_Directions_
Transcribe everything in the records, dropping and changing nothing.

-- Given records follows --

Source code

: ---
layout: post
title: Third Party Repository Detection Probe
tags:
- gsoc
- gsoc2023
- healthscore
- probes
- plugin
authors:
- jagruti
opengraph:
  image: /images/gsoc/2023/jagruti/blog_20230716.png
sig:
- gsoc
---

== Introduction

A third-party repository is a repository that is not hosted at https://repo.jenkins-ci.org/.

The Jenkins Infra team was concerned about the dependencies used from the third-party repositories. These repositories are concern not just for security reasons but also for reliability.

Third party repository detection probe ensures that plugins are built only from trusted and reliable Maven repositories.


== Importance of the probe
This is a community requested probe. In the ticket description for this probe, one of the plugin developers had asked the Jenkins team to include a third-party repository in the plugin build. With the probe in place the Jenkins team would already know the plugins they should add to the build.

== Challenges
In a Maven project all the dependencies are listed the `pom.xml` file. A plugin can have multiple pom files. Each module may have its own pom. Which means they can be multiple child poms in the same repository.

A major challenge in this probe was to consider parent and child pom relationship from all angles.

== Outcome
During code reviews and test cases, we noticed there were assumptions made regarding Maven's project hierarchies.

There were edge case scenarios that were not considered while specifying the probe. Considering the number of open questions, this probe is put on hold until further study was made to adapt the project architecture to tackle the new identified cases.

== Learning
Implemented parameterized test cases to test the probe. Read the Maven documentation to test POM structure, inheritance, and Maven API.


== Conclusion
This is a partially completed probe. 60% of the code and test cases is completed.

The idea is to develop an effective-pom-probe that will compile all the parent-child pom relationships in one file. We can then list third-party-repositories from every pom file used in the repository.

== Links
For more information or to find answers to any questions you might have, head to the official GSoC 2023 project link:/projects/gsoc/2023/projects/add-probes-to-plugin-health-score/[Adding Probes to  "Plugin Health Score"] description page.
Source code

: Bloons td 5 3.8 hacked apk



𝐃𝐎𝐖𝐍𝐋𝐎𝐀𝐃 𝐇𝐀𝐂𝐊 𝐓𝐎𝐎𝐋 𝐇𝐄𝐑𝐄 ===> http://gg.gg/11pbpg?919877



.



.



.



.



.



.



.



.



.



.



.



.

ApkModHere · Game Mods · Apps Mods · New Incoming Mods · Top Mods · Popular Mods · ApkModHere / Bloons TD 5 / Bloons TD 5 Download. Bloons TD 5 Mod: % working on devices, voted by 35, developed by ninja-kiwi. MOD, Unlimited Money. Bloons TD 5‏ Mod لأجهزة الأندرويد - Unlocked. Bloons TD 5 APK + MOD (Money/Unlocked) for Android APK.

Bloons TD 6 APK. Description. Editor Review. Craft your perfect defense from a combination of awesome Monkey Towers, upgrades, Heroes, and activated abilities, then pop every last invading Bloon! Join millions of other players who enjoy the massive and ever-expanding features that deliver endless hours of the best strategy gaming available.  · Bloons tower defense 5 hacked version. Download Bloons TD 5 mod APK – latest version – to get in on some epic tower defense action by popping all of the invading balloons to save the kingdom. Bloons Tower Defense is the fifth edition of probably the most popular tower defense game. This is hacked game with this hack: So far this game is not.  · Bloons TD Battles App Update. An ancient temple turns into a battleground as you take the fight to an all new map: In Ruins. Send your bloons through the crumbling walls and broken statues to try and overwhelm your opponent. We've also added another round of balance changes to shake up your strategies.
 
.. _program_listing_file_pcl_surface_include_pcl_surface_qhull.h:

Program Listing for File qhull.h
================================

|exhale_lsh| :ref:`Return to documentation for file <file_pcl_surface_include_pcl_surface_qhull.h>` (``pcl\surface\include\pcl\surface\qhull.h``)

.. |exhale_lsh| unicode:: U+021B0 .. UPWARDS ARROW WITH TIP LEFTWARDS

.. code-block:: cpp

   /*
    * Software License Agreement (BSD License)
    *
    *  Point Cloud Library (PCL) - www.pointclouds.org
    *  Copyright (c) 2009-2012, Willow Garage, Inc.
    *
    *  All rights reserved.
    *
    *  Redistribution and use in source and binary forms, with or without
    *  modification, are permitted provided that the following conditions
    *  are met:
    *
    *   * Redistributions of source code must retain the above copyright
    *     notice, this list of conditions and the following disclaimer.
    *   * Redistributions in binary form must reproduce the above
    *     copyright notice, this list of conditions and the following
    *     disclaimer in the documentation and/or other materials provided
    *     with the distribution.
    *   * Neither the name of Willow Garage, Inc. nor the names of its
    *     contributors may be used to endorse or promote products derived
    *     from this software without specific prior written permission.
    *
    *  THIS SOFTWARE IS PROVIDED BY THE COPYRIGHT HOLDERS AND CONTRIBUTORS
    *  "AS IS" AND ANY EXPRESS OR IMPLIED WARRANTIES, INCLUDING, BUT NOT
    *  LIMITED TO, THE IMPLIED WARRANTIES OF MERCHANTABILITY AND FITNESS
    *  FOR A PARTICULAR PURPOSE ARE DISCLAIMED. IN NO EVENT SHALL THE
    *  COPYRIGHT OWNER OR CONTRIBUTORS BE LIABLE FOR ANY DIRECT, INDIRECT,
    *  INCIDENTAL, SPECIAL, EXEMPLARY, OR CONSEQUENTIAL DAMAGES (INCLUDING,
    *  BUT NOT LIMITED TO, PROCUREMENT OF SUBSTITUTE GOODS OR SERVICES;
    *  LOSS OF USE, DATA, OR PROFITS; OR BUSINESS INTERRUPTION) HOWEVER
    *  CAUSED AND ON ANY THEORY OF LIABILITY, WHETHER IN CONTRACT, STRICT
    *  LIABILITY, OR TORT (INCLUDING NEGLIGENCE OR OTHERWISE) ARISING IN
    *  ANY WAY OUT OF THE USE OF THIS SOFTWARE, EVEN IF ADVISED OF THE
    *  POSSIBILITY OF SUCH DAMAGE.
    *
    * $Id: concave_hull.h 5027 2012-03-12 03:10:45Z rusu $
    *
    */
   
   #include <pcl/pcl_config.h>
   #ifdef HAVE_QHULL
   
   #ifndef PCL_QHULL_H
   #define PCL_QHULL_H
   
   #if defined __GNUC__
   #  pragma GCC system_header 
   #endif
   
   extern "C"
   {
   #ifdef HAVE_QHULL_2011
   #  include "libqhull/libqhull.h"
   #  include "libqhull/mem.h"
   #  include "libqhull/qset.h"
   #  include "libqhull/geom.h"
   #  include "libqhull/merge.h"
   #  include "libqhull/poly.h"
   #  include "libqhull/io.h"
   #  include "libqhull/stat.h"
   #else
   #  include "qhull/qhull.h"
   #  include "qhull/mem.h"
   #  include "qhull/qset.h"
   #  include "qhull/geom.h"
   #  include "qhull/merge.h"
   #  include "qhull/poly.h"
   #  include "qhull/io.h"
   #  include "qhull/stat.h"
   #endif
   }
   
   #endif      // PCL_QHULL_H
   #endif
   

-- Given records concluded --

_Solved problem_
Source code

: ---
layout: post
title: Third Party Repository Detection Probe
tags:
- gsoc
- gsoc2023
- healthscore
- probes
- plugin
authors:
- jagruti
opengraph:
  image: /images/gsoc/2023/jagruti/blog_20230716.png
sig:
- gsoc
---

== Introduction

A third-party repository is a repository that is not hosted at https://repo.jenkins-ci.org/.

The Jenkins Infra team was concerned about the dependencies used from the third-party repositories. These repositories are concern not just for security reasons but also for reliability.

Third party repository detection probe ensures that plugins are built only from trusted and reliable Maven repositories.


== Importance of the probe
This is a community requested probe. In the ticket description for this probe, one of the plugin developers had asked the Jenkins team to include a third-party repository in the plugin build. With the probe in place the Jenkins team would already know the plugins they should add to the build.

== Challenges
In a Maven project all the dependencies are listed the `pom.xml` file. A plugin can have multiple pom files. Each module may have its own pom. Which means they can be multiple child poms in the same repository.

A major challenge in this probe was to consider parent and child pom relationship from all angles.

== Outcome
During code reviews and test cases, we noticed there were assumptions made regarding Maven's project hierarchies.

There were edge case scenarios that were not considered while specifying the probe. Considering the number of open questions, this probe is put on hold until further study was made to adapt the project architecture to tackle the new identified cases.

== Learning
Implemented parameterized test cases to test the probe. Read the Maven documentation to test POM structure, inheritance, and Maven API.


== Conclusion
This is a partially completed probe. 60% of the code and test cases is completed.

The idea is to develop an effective-pom-probe that will compile all the parent-child pom relationships in one file. We can then list third-party-repositories from every pom file used in the repository.

== Links
For more information or to find answers to any questions you might have, head to the official GSoC 2023 project link:/projects/gsoc/2023/projects/add-probes-to-plugin-health-score/[Adding Probes to  "Plugin Health Score"] description page.
Source code

: Bloons td 5 3.8 hacked apk



𝐃𝐎𝐖𝐍𝐋𝐎𝐀𝐃 𝐇𝐀𝐂𝐊 𝐓𝐎𝐎𝐋 𝐇𝐄𝐑𝐄 ===> http://gg.gg/11pbpg?919877



.



.



.



.



.



.



.



.



.



.



.



.

ApkModHere · Game Mods · Apps Mods · New Incoming Mods · Top Mods · Popular Mods · ApkModHere / Bloons TD 5 / Bloons TD 5 Download. Bloons TD 5 Mod: % working on devices, voted by 35, developed by ninja-kiwi. MOD, Unlimited Money. Bloons TD 5‏ Mod لأجهزة الأندرويد - Unlocked. Bloons TD 5 APK + MOD (Money/Unlocked) for Android APK.

Bloons TD 6 APK. Description. Editor Review. Craft your perfect defense from a combination of awesome Monkey Towers, upgrades, Heroes, and activated abilities, then pop every last invading Bloon! Join millions of other players who enjoy the massive and ever-expanding features that deliver endless hours of the best strategy gaming available.  · Bloons tower defense 5 hacked version. Download Bloons TD 5 mod APK – latest version – to get in on some epic tower defense action by popping all of the invading balloons to save the kingdom. Bloons Tower Defense is the fifth edition of probably the most popular tower defense game. This is hacked game with this hack: So far this game is not.  · Bloons TD Battles App Update. An ancient temple turns into a battleground as you take the fight to an all new map: In Ruins. Send your bloons through the crumbling walls and broken statues to try and overwhelm your opponent. We've also added another round of balance changes to shake up your strategies.
 
.. _program_listing_file_pcl_surface_include_pcl_surface_qhull.h:

Program Listing for File qhull.h
================================

|exhale_lsh| :ref:`Return to documentation for file <file_pcl_surface_include_pcl_surface_qhull.h>` (``pcl\surface\include\pcl\surface\qhull.h``)

.. |exhale_lsh| unicode:: U+021B0 .. UPWARDS ARROW WITH TIP LEFTWARDS

.. code-block:: cpp

   /*
    * Software License Agreement (BSD License)
    *
    *  Point Cloud Library (PCL) - www.pointclouds.org
    *  Copyright (c) 2009-2012, Willow Garage, Inc.
    *
    *  All rights reserved.
    *
    *  Redistribution and use in source and binary forms, with or without
    *  modification, are permitted provided that the following conditions
    *  are met:
    *
    *   * Redistributions of source code must retain the above copyright
    *     notice, this list of conditions and the following disclaimer.
    *   * Redistributions in binary form must reproduce the above
    *     copyright notice, this list of conditions and the following
    *     disclaimer in the documentation and/or other materials provided
    *     with the distribution.
    *   * Neither the name of Willow Garage, Inc. nor the names of its
    *     contributors may be used to endorse or promote products derived
    *     from this software without specific prior written permission.
    *
    *  THIS SOFTWARE IS PROVIDED BY THE COPYRIGHT HOLDERS AND CONTRIBUTORS
    *  "AS IS" AND ANY EXPRESS OR IMPLIED WARRANTIES, INCLUDING, BUT NOT
    *  LIMITED TO, THE IMPLIED WARRANTIES OF MERCHANTABILITY AND FITNESS
    *  FOR A PARTICULAR PURPOSE ARE DISCLAIMED. IN NO EVENT SHALL THE
    *  COPYRIGHT OWNER OR CONTRIBUTORS BE LIABLE FOR ANY DIRECT, INDIRECT,
    *  INCIDENTAL, SPECIAL, EXEMPLARY, OR CONSEQUENTIAL DAMAGES (INCLUDING,
    *  BUT NOT LIMITED TO, PROCUREMENT OF SUBSTITUTE GOODS OR SERVICES;
    *  LOSS OF USE, DATA, OR PROFITS; OR BUSINESS INTERRUPTION) HOWEVER
    *  CAUSED AND ON ANY THEORY OF LIABILITY, WHETHER IN CONTRACT, STRICT
    *  LIABILITY, OR TORT (INCLUDING NEGLIGENCE OR OTHERWISE) ARISING IN
    *  ANY WAY OUT OF THE USE OF THIS SOFTWARE, EVEN IF ADVISED OF THE
    *  POSSIBILITY OF SUCH DAMAGE.
    *
    * $Id: concave_hull.h 5027 2012-03-12 03:10:45Z rusu $
    *
    */
   
   #include <pcl/pcl_config.h>
   #ifdef HAVE_QHULL
   
   #ifndef PCL_QHULL_H
   #define PCL_QHULL_H
   
   #if defined __GNUC__
   #  pragma GCC system_header 
   #endif
   
   extern "C"
   {
   #ifdef HAVE_QHULL_2011
   #  include "libqhull/libqhull.h"
   #  include "libqhull/mem.h"
   #  include "libqhull/qset.h"
   #  include "libqhull/geom.h"
   #  include "libqhull/merge.h"
   #  include "libqhull/poly.h"
   #  include "libqhull/io.h"
   #  include "libqhull/stat.h"
   #else
   #  include "qhull/qhull.h"
   #  include "qhull/mem.h"
   #  include "qhull/qset.h"
   #  include "qhull/geom.h"
   #  include "qhull/merge.h"
   #  include "qhull/poly.h"
   #  include "qhull/io.h"
   #  include "qhull/stat.h"
   #endif
   }
   
   #endif      // PCL_QHULL_H
   #endif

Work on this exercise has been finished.